FALECIDO ONTEM, LÔ BORGES APARECE AQUI NUMA FOTO RECENTE NA PRAIA DE PIRATININGA, EM NITERÓI.
A perda repentina de Lô Borges, grande cantor e compositor de MPB, mais uma vez mostra que estamos perdendo os nomes principais da música brasileira de qualidade, sem que possamos ser compensados com uma renovação real que combinasse talento e visibilidade. Ele foi um dos membros do genial movimento do Clube da Esquina, que, apesar de surgido em Belo Horizonte, também experimentou momentos de descontração em Piratininga, bairro praiano de Niterói.
Vivemos um cenário sociocultural devastador, que não é percebido pelos brasileiros por diversos motivos. Primeiro, por causa da alienação reinante nas redes sociais. Segundo, por conta da pouca vivência de nossos formadores de opinião, em grande parte com menos de 65 anos de idade. Terceiro, por conta da interferência empresarial em todas as formas de cultura e entretenimento que contribui para sua deterioração em prol do lucro e sucesso fáceis. E quarto, por conta de “isentões” que passam pano nesse cenário por conta de desculpas que passam pelo desejo de fazer parte da farra culturalista da hora.
Depois da Bossa Nova, o Clube da Esquina foi o movimento de MPB marcado pela admirável qualidade artística. Não tão demonizados quanto os bossanovistas, os músicos do movimento mineiro são subestimados de tal maneira que o público médio de Minas Gerais prefere ouvir o breganejo goiano e similares, na ilusão de que o ritmo brega-popularesco expresse mais romantismo.
Grande engano. O Clube da Esquina tem muito mais romantismo do que até mesmo as investidas pedantes de um Zezé di Camargo & Luciano e um Chitãozinho & Xororó na “MPB de mentirinha”. Descontando as inclinações de Flávio Venturini, fã dos Beatles como todo “sócio do clube”, de procurar o seu Maharishi no “médium” de ideias medievais de Pedro Leopoldo e Uberaba, o movimento mineiro mostra uma integridade artística ímpar e impecável.
A dignidade artística do Clube da Esquina supera, e muito, o saudosismo fabricado de “Evidências”, o constrangedor sucesso de Chitãozinho & Xororó, um dos nomes da onda pseudonostálgica do brega vintage, cujo outro expoente, o cantor baiano Bell Marques, adquiriu um iate de R$ 20 milhões, mais um item do patrimônio nababesco que compensa o vazio artístico-cultural do ídolo da axé-music.
As músicas do Clube da Esquina representam um frescor e uma qualidade melódica ao mesmo tempo espontânea e rica em beleza, e uma qualidade poética do mesmo nível, além de produzir uma brasilidade dialogando com influências de rock progressivo e da música rural mineira, entre outros elementos musicais.
O Clube da Esquina já perdeu o grande poeta Fernando Brant, que nos deixou em 2015. Milton contraiu demência e mal de Parkinson, tendo que encerrar definitivamente a carreira.
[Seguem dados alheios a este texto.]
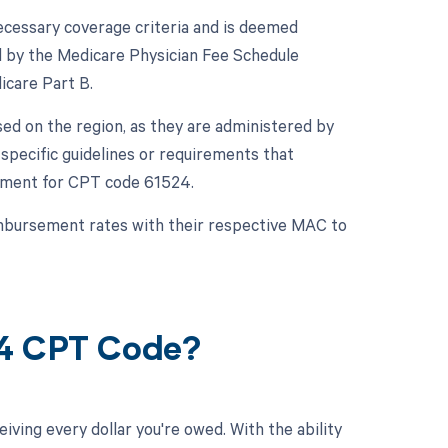
cessary coverage criteria and is deemed
d by the Medicare Physician Fee Schedule
icare Part B.
sed on the region, as they are administered by
pecific guidelines or requirements that
sement for CPT code 61524.
reimbursement rates with their respective MAC to
24 CPT Code?
ving every dollar you're owed. With the ability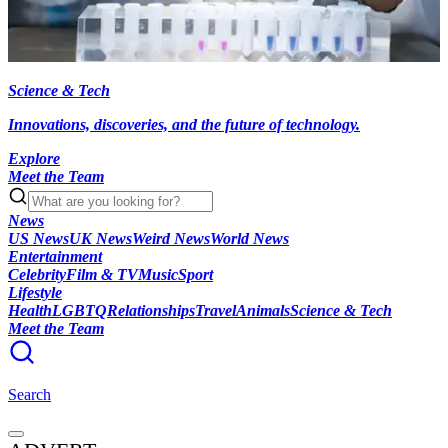
Science & Tech
Innovations, discoveries, and the future of technology.
Explore
Meet the Team
News
US News
UK News
Weird News
World News
Entertainment
Celebrity
Film & TV
Music
Sport
Lifestyle
Health
LGBTQ
Relationships
Travel
Animals
Science & Tech
Meet the Team
Search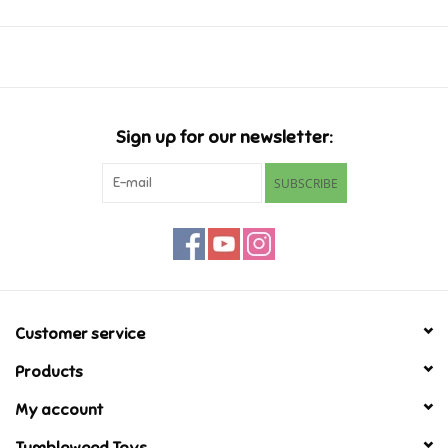
Ages 6-8
Music
Novelty/Fidgets/Loot Bags
Sign up for our newsletter:
Outdoor & Active Play
SUBSCRIBE
Playmobil
Plush
Pretend Play
Customer service
Products
Puzzles
My account
Posters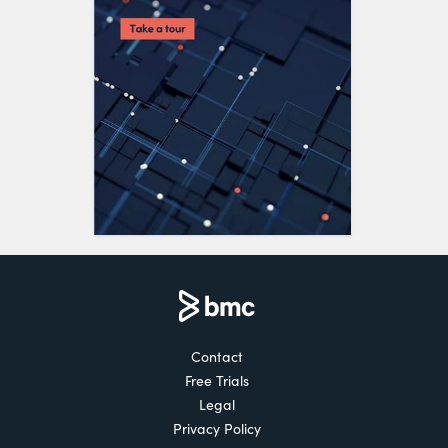
Contact
Free Trials
Legal
Privacy Policy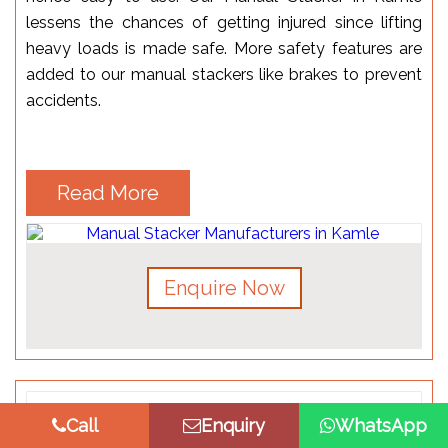
lessens the chances of getting injured since lifting
heavy loads is made safe. More safety features are
added to our manual stackers like brakes to prevent
accidents.
Read More
Enquire Now
Call
Enquiry
WhatsApp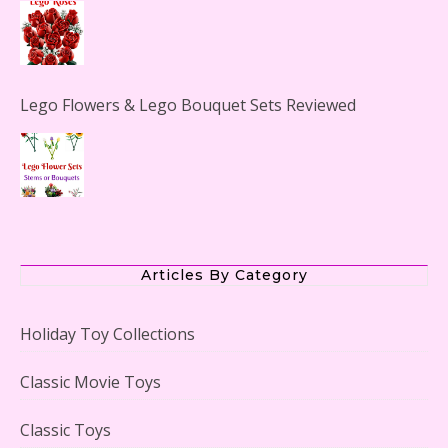
Lego Flowers & Lego Bouquet Sets Reviewed
The Office Lego Set #21336 Reviewed
Articles By Category
Holiday Toy Collections
LEGO Creator Winter Toy Shop Reviewed
Classic Movie Toys
Classic Toys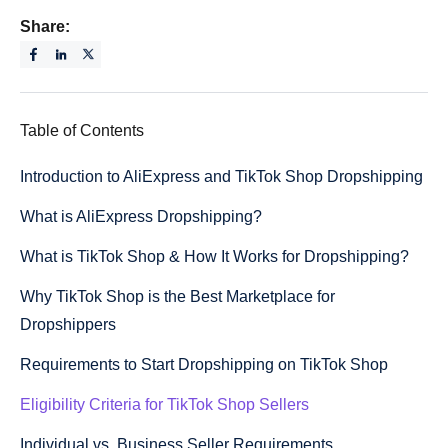
Share:
Table of Contents
Introduction to AliExpress and TikTok Shop Dropshipping
What is AliExpress Dropshipping?
What is TikTok Shop & How It Works for Dropshipping?
Why TikTok Shop is the Best Marketplace for
Dropshippers
Requirements to Start Dropshipping on TikTok Shop
Eligibility Criteria for TikTok Shop Sellers
Individual vs. Business Seller Requirements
E, agora, surpreendemos com o falecimento de Lô Borges, justamente quando ele mostrava uma jovialidade artística e uma disposição para seguir em frente com novas e admiráveis canções, das quais a bela “Resposta”, composta com Samuel Rosa e Nando Reis, é uma amostra mais famosa.
Dizem várias fontes da mídia que os jovens de hoje estão redescobrindo a MPB. É certo que os mileniais estão ainda presos a uma perspectiva pós-Tropicalismo e identitária, além de manter uma certa complacência com a música brega-popularesca. Mas o fato de começarem a se enjoar do breganejo, em que pese ainda curtirem a canastrice sonora de Chitãozinho & Xororó (que chegaram a vampirizar o Clube da Esquina com covers oportunistas), já é uma luz, fraca mas emergente, a surgir no fim do túnel.
Lô Borges, ainda jovem em espírito aos 73 anos de idade, nos deixou interrompendo uma carreira que estava se renovando de forma admirável. Resta o consolo de que, a partir de “Resposta”, o legado de Borges seja absorvido pelas gerações recentes e por novas gerações que consigam reconhecer o caráter ultrapassado do som popularesco. A ideia será ter menos “Evidências” e mais “Trem Azul”. Com o Sol na cabeça.